Tally the lines below that contain the word "boots", then give the tally and nothing more.

Source data START

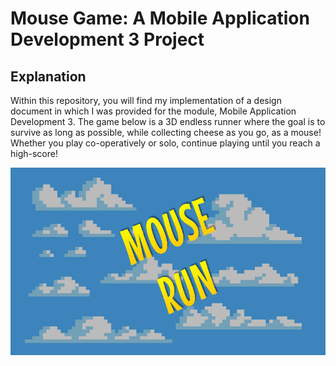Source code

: # Mouse Game: A Mobile Application Development 3 Project

## Explanation
Within this repository, you will find my implementation of a design document in which I was provided for the module, Mobile Application Development 3. The game below is a 3D endless runner where the goal is to survive as long as possible, while collecting cheese as you go, as a mouse! Whether you play co-operatively or solo, continue playing until you reach a high-score!

<p align="center">
  <img width="560" height="300" src="https://github.com/shanemcdonagh/fourthyearmobileapps/blob/main/Assets/Textures/splash.PNG">
</p>
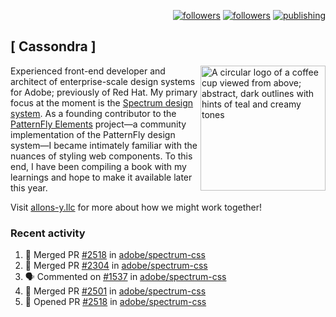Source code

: <p align="right"><a rel="me" href="https://front-end.social/@castastrophe">
    <img alt="followers" title="Follow me on Mastodon" src="https://img.shields.io/mastodon/follow/109297102751309835?domain=https%3A%2F%2Ffront-end.social&label=Follow&logo=mastodon&logoColor=white&style=for-the-badge&labelColor=008080&color=006969"/></a>
  <a href="https://codepen.io/castastrophe/">
    <img alt="followers" title="Follow me on CodePen" src="https://img.shields.io/badge/16-1?color=640464&labelColor=7c007c&style=for-the-badge&logo=codepen&label=Follow"/></a>
<a href="https://castastrophe.medium.com/">
    <img alt="publishing" title="View articles on Medium" src="https://img.shields.io/badge/107-1?color=666&labelColor=444&label=subscribe&logo=medium&logoColor=white&style=for-the-badge"/></a>
</p>

## [&nbsp;Cassondra&nbsp;]

<img align="right" src="https://github-production-user-asset-6210df.s3.amazonaws.com/1840295/253016758-ba468774-1cd3-42c2-8f43-947b5eeb5edf.png" height="200" alt="A circular logo of a coffee cup viewed from above; abstract, dark outlines with hints of teal and creamy tones">

Experienced front-end developer and architect of enterprise-scale design systems for Adobe; previously of Red Hat. My primary focus at the moment is the [Spectrum design system](https://github.com/adobe/spectrum-css). As a founding contributor to the [PatternFly&nbsp;Elements](https://github.com/patternfly/patternfly-elements) project&mdash;a community implementation of the PatternFly design system&mdash;I became intimately familiar with the nuances of styling web components. To this end, I have been compiling a book with my learnings and hope to make it available later this year.

Visit [allons-y.llc](http://allons-y.llc/) for more about how we might work together!

### Recent activity

<!--START_SECTION:activity-->
1. 🎉 Merged PR [#2518](https://github.com/adobe/spectrum-css/pull/2518) in [adobe/spectrum-css](https://github.com/adobe/spectrum-css)
2. 🎉 Merged PR [#2304](https://github.com/adobe/spectrum-css/pull/2304) in [adobe/spectrum-css](https://github.com/adobe/spectrum-css)
3. 🗣 Commented on [#1537](https://github.com/adobe/spectrum-css/issues/1537#issuecomment-1942681339) in [adobe/spectrum-css](https://github.com/adobe/spectrum-css)
4. 🎉 Merged PR [#2501](https://github.com/adobe/spectrum-css/pull/2501) in [adobe/spectrum-css](https://github.com/adobe/spectrum-css)
5. 💪 Opened PR [#2518](https://github.com/adobe/spectrum-css/pull/2518) in [adobe/spectrum-css](https://github.com/adobe/spectrum-css)
<!--END_SECTION:activity-->
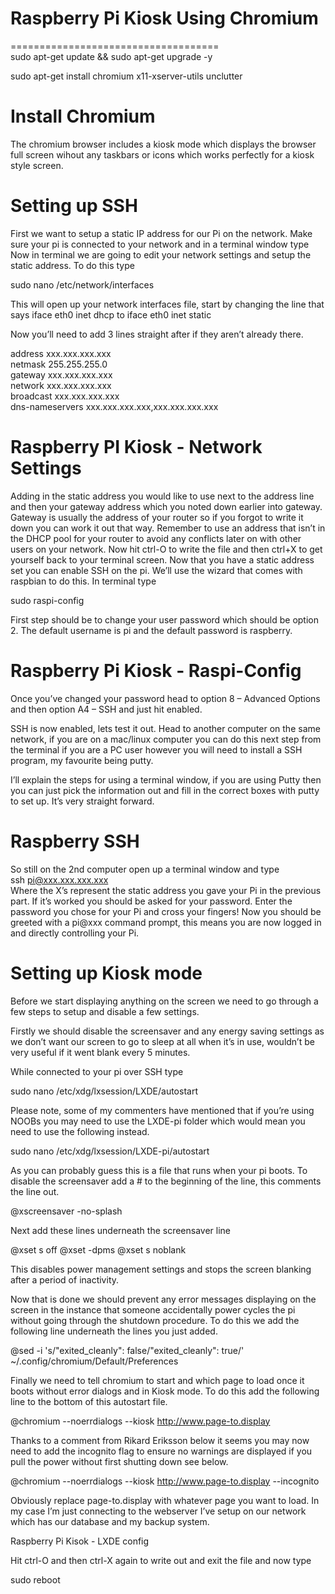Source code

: # Raspberry Pi Kiosk Using Chromium
==================================== 
<br>
sudo apt-get update && sudo apt-get upgrade -y

sudo apt-get install chromium x11-xserver-utils unclutter

Install Chromium
================
The chromium browser includes a kiosk mode which displays the browser full screen wihout any taskbars or icons which works perfectly for a kiosk style screen.

Setting up SSH
==============
First we want to setup a static IP address for our Pi on the network. Make sure your pi is connected to your network and in a terminal window type
Now in terminal we are going to edit your network settings and setup the static address. To do this type

sudo nano /etc/network/interfaces

This will open up your network interfaces file, start by changing the line that says
iface eth0 inet dhcp to iface eth0 inet static

Now you’ll need to add 3 lines straight after if they aren’t already there.

address xxx.xxx.xxx.xxx <br>
netmask 255.255.255.0 <br>
gateway xxx.xxx.xxx.xxx <br>
network xxx.xxx.xxx.xxx <br>
broadcast xxx.xxx.xxx.xxx <br>
dns-nameservers xxx.xxx.xxx.xxx,xxx.xxx.xxx.xxx <br>

Raspberry PI Kiosk - Network Settings
=====================================
Adding in the static address you would like to use next to the address line and then your gateway address which you noted down earlier into gateway. Gateway is usually the address of your router so if you forgot to write it down you can work it out that way. Remember to use an address that isn’t in the DHCP pool for your router to avoid any conflicts later on with other users on your network. Now hit ctrl-O to write the file and then ctrl+X to get yourself back to your terminal screen.
Now that you have a static address set you can enable SSH on the pi. We’ll use the wizard that comes with raspbian to do this.
In terminal type

sudo raspi-config

First step should be to change your user password which should be option 2. The default username is pi and the default password is raspberry.

Raspberry Pi Kiosk - Raspi-Config
=================================

Once you’ve changed your password head to option 8 – Advanced Options and then option A4 – SSH and just hit enabled.

SSH is now enabled, lets test it out. Head to another computer on the same network, if you are on a mac/linux computer you can do this next step from the terminal if you are a PC user however you will need to install a SSH program, my favourite being putty.

I’ll explain the steps for using a terminal window, if you are using Putty then you can just pick the information out and fill in the correct boxes with putty to set up. It’s very straight forward.

Raspberry SSH 
=============
So still on the 2nd computer open up a terminal window and type <br>
ssh pi@xxx.xxx.xxx.xxx <br>
Where the X’s represent the static address you gave your Pi in the previous part. If it’s worked you should be asked for your password. Enter the password you chose for your Pi and cross your fingers!
Now you should be greeted with a pi@xxx command prompt, this means you are now logged in and directly controlling your Pi.

Setting up Kiosk mode
=====================
Before we start displaying anything on the screen we need to go through a few steps to setup and disable a few settings.

Firstly we should disable the screensaver and any energy saving settings as we don’t want our screen to go to sleep at all when it’s in use, wouldn’t be very useful if it went blank every 5 minutes.

While connected to your pi over SSH type

sudo nano /etc/xdg/lxsession/LXDE/autostart

Please note, some of my commenters have mentioned that if you’re using NOOBs you may need to use the LXDE-pi folder which would mean you need to use the following instead.

sudo nano /etc/xdg/lxsession/LXDE-pi/autostart

As you can probably guess this is a file that runs when your pi boots.
To disable the screensaver add a # to the beginning of the line, this comments the line out.

@xscreensaver -no-splash

Next add these lines underneath the screensaver line

@xset s off
@xset -dpms
@xset s noblank

This disables power management settings and stops the screen blanking after a period of inactivity.

Now that is done we should prevent any error messages displaying on the screen in the instance that someone accidentally power cycles the pi without going through the shutdown procedure. To do this we add the following line underneath the lines you just added.

@sed -i 's/"exited_cleanly": false/"exited_cleanly": true/' ~/.config/chromium/Default/Preferences

Finally we need to tell chromium to start and which page to load once it boots without error dialogs and in Kiosk mode. To do this add the following line to the bottom of this autostart file.

@chromium --noerrdialogs --kiosk http://www.page-to.display

Thanks to a comment from Rikard Eriksson below it seems you may now need to add the incognito flag to ensure no warnings are displayed if you pull the power without first shutting down see below.


@chromium --noerrdialogs --kiosk http://www.page-to.display --incognito

Obviously replace page-to.display with whatever page you want to load. In my case I’m just connecting to the webserver I’ve setup on our network which has our database and my backup system.

Raspberry Pi Kisok - LXDE config

Hit ctrl-O and then ctrl-X again to write out and exit the file and now type

sudo reboot
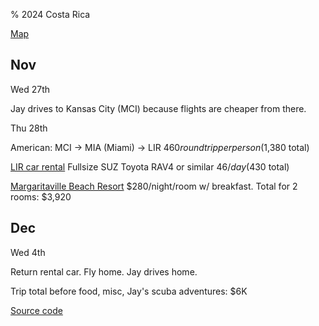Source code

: % 2024 Costa Rica

[Map](https://www.google.com/maps/d/u/0/edit?mid=1UaPeP2KdKiVW-pAAwJMlbBF-9JocZpk&usp=sharing)
<!-- > | [TripIt](https://www.tripit.com/p/787F4DA3D0B304A47296C36989E34A1A) -->

## Nov

Wed 27th

Jay drives to Kansas City (MCI) because flights are cheaper from there.

<!-- American: OMA -> IAH (Houston) -> LIR (Dandiel Oduber Quirós International) $838 round trip per person -->

Thu 28th

American: MCI -> MIA (Miami) -> LIR $460 round trip per person ($1,380 total)

[LIR car rental](https://www.expedia.com/carsearch?locn=Liberia+%28LIR-Daniel+Oduber+Intl.%29&loc2=&date1=11%2F27%2F2024&date2=12%2F4%2F2024&d1=2024-11-27&d2=2024-12-04&aarpcr=off&vend=&pickupIATACode=LIR&dpln=6024604&returnIATACode=&drid1=&time1=1030AM&time2=1030AM&olat=&olon=&dlat=&dlon=&dagv=1&subm=1&fdrp=0&ttyp=2&acop=2&rdus=10&rdct=1&styp=4&rfrr=page.TravelGuides.Cars.Airport) Fullsize SUZ Toyota RAV4 or similar $46/day ($430 total)

[Margaritaville Beach Resort](https://reservations.margaritavillebeachresortcostarica.com/)
$280/night/room w/ breakfast. Total for 2 rooms: $3,920

## Dec

Wed 4th

Return rental car. Fly home. Jay drives home.

Trip total before food, misc, Jay's scuba adventures: $6K

[Source code](https://github.com/jhannah/jays.net/blob/main/2024CostaRica/index.md)
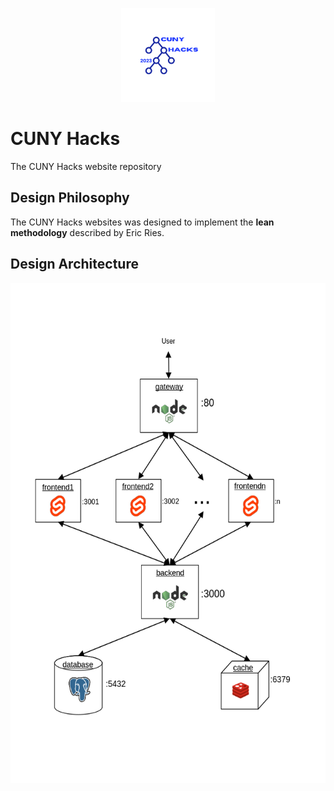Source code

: <p align="center">
    <a src="#">
        <img src='frontend1/src/assets/images/logo3.png' width="150px"/>
    </a>
</p>

# CUNY Hacks

The CUNY Hacks website repository

## Design Philosophy

The CUNY Hacks websites was designed to implement the **lean methodology** described by Eric Ries.

## Design Architecture

<img src='frontend1/src/assets/images/architecture.png' height="800px"/>
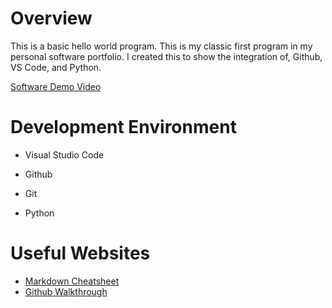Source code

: # Overview

This is a basic hello world program. This is my classic first program in my
personal software portfolio. I created this to show the integration of,
Github, VS Code, and Python.

[Software Demo Video](https://youtu.be/aw_4a5xV6gA)

# Development Environment

* Visual Studio Code
* Github
* Git

* Python

# Useful Websites

* [Markdown Cheatsheet](https://www.markdownguide.org/cheat-sheet/)
* [Github Walkthrough](https://video.byui.edu/media/t/1_zyyx43ke)
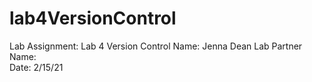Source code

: # lab4VersionControl
Lab Assignment: Lab 4 Version Control
Name: Jenna Dean
Lab Partner Name:  
Date: 2/15/21
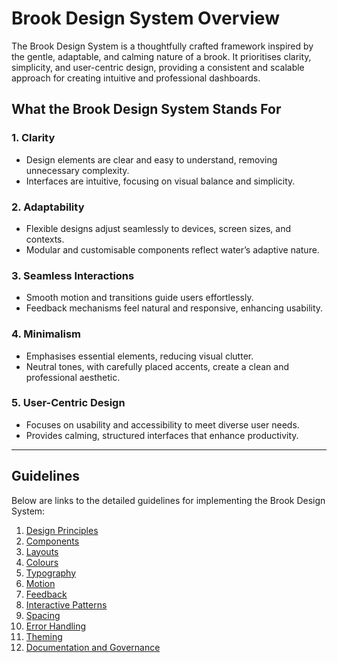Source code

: # Brook Design System Overview

The Brook Design System is a thoughtfully crafted framework inspired by the gentle, adaptable, and calming nature of a brook. It prioritises clarity, simplicity, and user-centric design, providing a consistent and scalable approach for creating intuitive and professional dashboards.

## What the Brook Design System Stands For

### 1. Clarity
- Design elements are clear and easy to understand, removing unnecessary complexity.
- Interfaces are intuitive, focusing on visual balance and simplicity.

### 2. Adaptability
- Flexible designs adjust seamlessly to devices, screen sizes, and contexts.
- Modular and customisable components reflect water’s adaptive nature.

### 3. Seamless Interactions
- Smooth motion and transitions guide users effortlessly.
- Feedback mechanisms feel natural and responsive, enhancing usability.

### 4. Minimalism
- Emphasises essential elements, reducing visual clutter.
- Neutral tones, with carefully placed accents, create a clean and professional aesthetic.

### 5. User-Centric Design
- Focuses on usability and accessibility to meet diverse user needs.
- Provides calming, structured interfaces that enhance productivity.

---

## Guidelines

Below are links to the detailed guidelines for implementing the Brook Design System:

1. [Design Principles](./docs/design_principles.md)
2. [Components](./docs/components.md)
3. [Layouts](./docs/layouts.md)
4. [Colours](./docs/colours.md)
5. [Typography](./docs/typography.md)
6. [Motion](./docs/motion.md)
7. [Feedback](./docs/feedback.md)
8. [Interactive Patterns](./docs/interactive_patterns.md)
9. [Spacing](./docs/spacing.md)
10. [Error Handling](./docs/error_handling.md)
11. [Theming](./docs/theming.md)
12. [Documentation and Governance](./docs/documentation_and_governance.md)
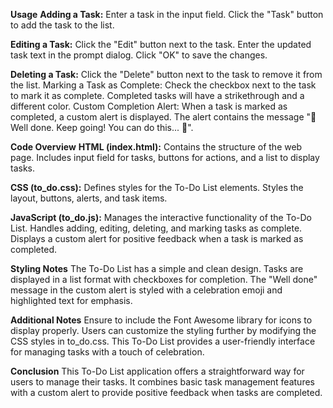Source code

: **Usage**
**Adding a Task:**
Enter a task in the input field.
Click the "Task" button to add the task to the list.

**Editing a Task:**
Click the "Edit" button next to the task.
Enter the updated task text in the prompt dialog.
Click "OK" to save the changes.

**Deleting a Task:**
Click the "Delete" button next to the task to remove it from the list.
Marking a Task as Complete:
Check the checkbox next to the task to mark it as complete.
Completed tasks will have a strikethrough and a different color.
Custom Completion Alert:
When a task is marked as completed, a custom alert is displayed.
The alert contains the message "🎉 Well done. Keep going! You can do this... 🎉".

**Code Overview**
**HTML (index.html):**
Contains the structure of the web page.
Includes input field for tasks, buttons for actions, and a list to display tasks.

**CSS (to_do.css):**
Defines styles for the To-Do List elements.
Styles the layout, buttons, alerts, and task items.

**JavaScript (to_do.js):**
Manages the interactive functionality of the To-Do List.
Handles adding, editing, deleting, and marking tasks as complete.
Displays a custom alert for positive feedback when a task is marked as completed.

**Styling Notes**
The To-Do List has a simple and clean design.
Tasks are displayed in a list format with checkboxes for completion.
The "Well done" message in the custom alert is styled with a celebration emoji and highlighted text for emphasis.

**Additional Notes**
Ensure to include the Font Awesome library for icons to display properly.
Users can customize the styling further by modifying the CSS styles in to_do.css.
This To-Do List provides a user-friendly interface for managing tasks with a touch of celebration.

**Conclusion**
This To-Do List application offers a straightforward way for users to manage their tasks. It combines basic task management features with a custom alert
to provide positive feedback when tasks are completed.
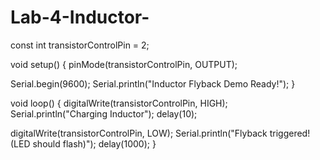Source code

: # Lab-4-Inductor-
const int transistorControlPin = 2;

void setup() {
  pinMode(transistorControlPin, OUTPUT);

  Serial.begin(9600);
  Serial.println("Inductor Flyback Demo Ready!");
}

void loop() {
  digitalWrite(transistorControlPin, HIGH);
  Serial.println("Charging Inductor");
  delay(10); 

  digitalWrite(transistorControlPin, LOW);
  Serial.println("Flyback triggered! (LED should flash)");
  delay(1000); 
}
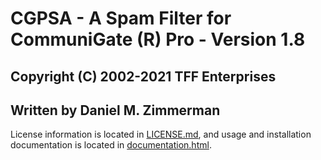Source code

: # CGPSA - A Spam Filter for CommuniGate (R) Pro - Version 1.8
## Copyright (C) 2002-2021 TFF Enterprises
## Written by Daniel M. Zimmerman

License information is located in [LICENSE.md](LICENSE.md), and usage and
installation documentation is located in 
[documentation.html](documentation.html).
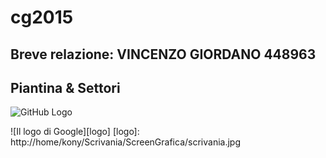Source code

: # cg2015

## Breve relazione: VINCENZO GIORDANO 448963
## Piantina & Settori
![GitHub Logo](http://home/kony/Scrivania/ScreenGrafica/scrivania.jpg)

![Il logo di Google][logo]
[logo]: http://home/kony/Scrivania/ScreenGrafica/scrivania.jpg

Source data END

_Task output:_ 2